Night-time generation shutdown is not expected by definition;thus,PVPs cannot providepower except for those that include storage and are capable of providing night-time services.A similar definitional clarification – for example, a PVPs not operating because the array iscovered in snow – is in an out-of-environmental specification state even though the PVPscomponents are fully functional and available. The information model presented in thedocument is designed to be useful in defining boundaries to facilitate contractual division ofresponsibilities.
The availability of the total sum of the system, subsystems, and components affects theperformance of the PVPS. Typically,revenues depend on the energy delivered,and thatenergy depends on the availability.The proper functioning of the components is a function ofthe detailed design specifications and the o&M employed.Tracking downtime is a tool forasset management and reliability of the system.Figure 2 illustrates this interrelationship.
Figure 2 presents a logical consequence of reduced capability impacting energy production.The energy production will be c metered, and, in addition,the energy flow may generally bemonitored throughout the PVPS, as specified in the design of the monitoring systems. Thislogical balance between performance (energy) and availability (PVPS physical condition on atime basis) demonstrates the need to measure both in order to facilitate the assessment ofrequired PVPs functions.
lt is important to clarify the relationship between this document and the IEC 61724 series.Both address metrics of PVPs performance and the impact of reductions. IEC TS 61724-3carefully defines energy unavailability so that the stakeholders can determine the losses inperformance (according to the In-Service Energy Performance Index) separate from thelosses caused by energy unavailability. This will be further explained after the process ofusing the information model to handle the granularity of component health and condition(Figure 2) is applied to lost capacity and energy. The complementary nature of this documentwith the IEC 61724 series is characterized in Annex D in verification scenario Clause D.7 -Energy: measured, expected, and lost.

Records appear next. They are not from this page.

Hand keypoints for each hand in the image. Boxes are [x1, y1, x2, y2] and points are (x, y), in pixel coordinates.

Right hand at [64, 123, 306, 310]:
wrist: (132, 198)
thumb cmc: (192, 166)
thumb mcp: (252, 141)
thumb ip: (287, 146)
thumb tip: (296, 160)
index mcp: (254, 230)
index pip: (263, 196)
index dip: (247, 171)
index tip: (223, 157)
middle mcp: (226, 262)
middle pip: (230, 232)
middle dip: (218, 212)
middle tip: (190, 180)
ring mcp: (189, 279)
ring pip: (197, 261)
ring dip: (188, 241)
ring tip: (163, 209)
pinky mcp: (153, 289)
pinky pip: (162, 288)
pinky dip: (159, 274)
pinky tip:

Assessments of required PVPS functions are desirable because the lEC Renewable Energy(IECRE)system addresses certification requirements of PVPSs,and the mandatory reportingrequirements of this document are candidates for IECRE procedures. This document isintended to facilitate application in multiple ways. The first is to provide consistency betweendefinitions in measurements and reporting.The second is to support certification requirementsthat may be specified.
Mandatory information categories defined in the document are written in capital letters. Thedesignation of mandatory applies to data collection but not necessarily the specific datareported because that is determined by the stakeholders’ needs.IEC TS 63019 pdf download.